Qual foi a contribuição do Iapar para o desenvolvimento da atividade agropecuária do estado? E para região norte, onde está sediado?

Ao longo desses anos ocorreu uma grande transformação na agricultura do estado, que ocorreu principalmente no aspecto tecnológico. O Paraná saiu de uma monocultura extensiva e, ao longo desses 40 anos, passou a ter uma agricultura moderna e diversificada, que, mesmo com algumas dificuldades, conseguiu se sustentar. O Iapar tem sua origem em um movimento liderado pelas forças locais da região Norte, na época do fim da monocultura cafeeira. Quando essa cultura começou a decair, outras assumiram o papel de manter o dinamismo econômico da região. O instituto participou desse processo criando a base tecnológica da agricultura no estado, com a sistematização do conhecimento e a criação de um modelo próprio para a agricultura. Buscaram-se soluções aos problemas, minimizando danos e otimizando a produção.

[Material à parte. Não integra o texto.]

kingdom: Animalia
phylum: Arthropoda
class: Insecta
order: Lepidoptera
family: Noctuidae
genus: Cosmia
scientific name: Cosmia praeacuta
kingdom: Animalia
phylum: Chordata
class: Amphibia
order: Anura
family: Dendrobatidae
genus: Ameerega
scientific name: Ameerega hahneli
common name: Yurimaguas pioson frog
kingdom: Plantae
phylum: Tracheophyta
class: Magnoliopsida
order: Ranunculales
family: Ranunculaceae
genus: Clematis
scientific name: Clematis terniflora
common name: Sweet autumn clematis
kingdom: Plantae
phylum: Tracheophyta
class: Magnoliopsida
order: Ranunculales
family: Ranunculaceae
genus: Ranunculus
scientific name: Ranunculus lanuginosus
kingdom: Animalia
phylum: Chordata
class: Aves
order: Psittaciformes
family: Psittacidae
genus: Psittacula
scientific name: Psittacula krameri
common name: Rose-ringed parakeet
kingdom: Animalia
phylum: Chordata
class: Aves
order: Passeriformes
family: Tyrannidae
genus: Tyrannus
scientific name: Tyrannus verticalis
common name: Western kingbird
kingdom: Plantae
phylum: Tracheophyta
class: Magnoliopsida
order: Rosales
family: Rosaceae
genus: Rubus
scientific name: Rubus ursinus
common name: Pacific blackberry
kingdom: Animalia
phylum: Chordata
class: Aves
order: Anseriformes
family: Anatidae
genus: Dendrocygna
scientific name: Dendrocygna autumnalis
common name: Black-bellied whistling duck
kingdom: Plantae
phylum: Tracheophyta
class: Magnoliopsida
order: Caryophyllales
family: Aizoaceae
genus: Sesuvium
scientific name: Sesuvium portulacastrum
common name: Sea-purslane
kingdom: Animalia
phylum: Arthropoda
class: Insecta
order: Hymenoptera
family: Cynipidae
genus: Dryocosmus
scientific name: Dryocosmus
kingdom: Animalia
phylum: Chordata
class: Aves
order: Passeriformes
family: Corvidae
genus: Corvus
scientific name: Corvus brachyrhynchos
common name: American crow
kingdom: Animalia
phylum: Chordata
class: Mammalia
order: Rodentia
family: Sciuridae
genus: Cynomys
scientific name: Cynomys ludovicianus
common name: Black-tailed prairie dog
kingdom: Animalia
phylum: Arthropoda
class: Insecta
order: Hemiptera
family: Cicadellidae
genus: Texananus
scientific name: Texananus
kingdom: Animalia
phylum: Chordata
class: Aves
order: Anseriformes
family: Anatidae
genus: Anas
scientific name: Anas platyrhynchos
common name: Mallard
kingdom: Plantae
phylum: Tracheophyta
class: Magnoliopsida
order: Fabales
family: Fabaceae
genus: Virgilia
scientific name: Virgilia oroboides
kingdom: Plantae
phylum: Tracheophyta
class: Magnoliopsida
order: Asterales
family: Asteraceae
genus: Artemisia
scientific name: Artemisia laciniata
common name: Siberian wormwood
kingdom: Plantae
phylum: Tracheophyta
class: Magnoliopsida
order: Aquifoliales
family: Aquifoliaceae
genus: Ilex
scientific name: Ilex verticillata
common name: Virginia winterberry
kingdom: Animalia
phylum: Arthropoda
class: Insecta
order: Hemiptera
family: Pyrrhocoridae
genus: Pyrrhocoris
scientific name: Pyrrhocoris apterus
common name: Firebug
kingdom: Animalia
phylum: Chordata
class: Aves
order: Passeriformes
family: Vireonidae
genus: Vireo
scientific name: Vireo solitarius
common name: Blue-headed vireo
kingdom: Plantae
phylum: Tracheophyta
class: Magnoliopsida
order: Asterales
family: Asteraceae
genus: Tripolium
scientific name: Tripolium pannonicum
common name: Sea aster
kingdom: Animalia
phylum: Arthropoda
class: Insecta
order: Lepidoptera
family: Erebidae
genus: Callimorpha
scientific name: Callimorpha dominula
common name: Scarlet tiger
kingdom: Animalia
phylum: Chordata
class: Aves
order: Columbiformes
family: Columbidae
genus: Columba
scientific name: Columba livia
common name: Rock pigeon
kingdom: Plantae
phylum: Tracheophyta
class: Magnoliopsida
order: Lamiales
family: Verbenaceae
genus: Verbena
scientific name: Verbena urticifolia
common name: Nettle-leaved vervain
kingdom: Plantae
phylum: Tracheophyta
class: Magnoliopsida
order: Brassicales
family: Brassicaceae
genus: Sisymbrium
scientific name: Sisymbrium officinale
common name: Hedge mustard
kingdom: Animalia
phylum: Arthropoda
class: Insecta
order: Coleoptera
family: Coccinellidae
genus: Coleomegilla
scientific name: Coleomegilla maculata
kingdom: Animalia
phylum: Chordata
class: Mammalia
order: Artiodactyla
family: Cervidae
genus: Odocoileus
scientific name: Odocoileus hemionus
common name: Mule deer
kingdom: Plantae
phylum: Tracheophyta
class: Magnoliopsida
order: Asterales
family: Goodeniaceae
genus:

A infraestrutura do Instituto, incluindo o corpo técnico, está condizente com a necessidade do setor?

Ao longo dos últimos anos o Iapar enfrentou algum grau de defasagem, sem reposição de quadros na forma adequada, mas hoje a visão é mais abrangente, diferentemente do que ocorreu nos últimos 40 anos. O órgão de pesquisa estatal deve continuar existindo, mas jamais poderá ser um “fazedor de tudo”, pois a agricultura está mais complexa. Cabe ao Iapar manter e modernizar a capacidade instalada, agindo como articulador em uma grande rede de pesquisa, que inclui as universidades, a Embrapa, as cooperativas, as empresas de tecnologia e insumos, entre outras. Há condições de criar essa rede para dar suporte à agricultura do estado, e operar dentro dos padrões do século XXI, no qual o conhecimento é o principal insumo.


O orçamento anual do Iapar – cerca de R$ 90 milhões – é suficiente para responder às necessidades do setor no estado? A falta da lei de incentivo à inovação no estado, que ainda está em trâmite, é prejudicial?

O orçamento em tese nunca é suficiente, pois a quantidade de propostas e projetos inovadores é elevada, acima da nossa capacidade. É importante a atualização dos meios instrumentais, com laboratórios sempre em evolução. Quanto mais orçamento tiver disponível melhor, desde que haja clareza de objetivos e resultados que se pretende obter. Sobre a lei de inovação, o Paraná tem feito um esforço para viabilizar esse investimento. No entanto, não há como estimar valores pela ausência da lei, mas não se trata de algo altamente significativo.

Em que nível está a pesquisa agronômica do Paraná?

No Paraná o trabalho de pesquisa é feito de forma articulada e integrada, incluindo forças nacionais e regionais, com o objetivo de atender com capilaridade todos os agentes do setor. O Iapar é visto como um executor de um trabalho de excelência, com ações implementadas no Brasil e no mundo. Mas, ainda que essa imagem se mantenha, não podemos ficar deitados em berço esplêndido. Se não houver atualização e pesquisa constante, a obsolescência pode vir rápido. É preciso estar constantemente atualizado para manter a competitividade do instituto.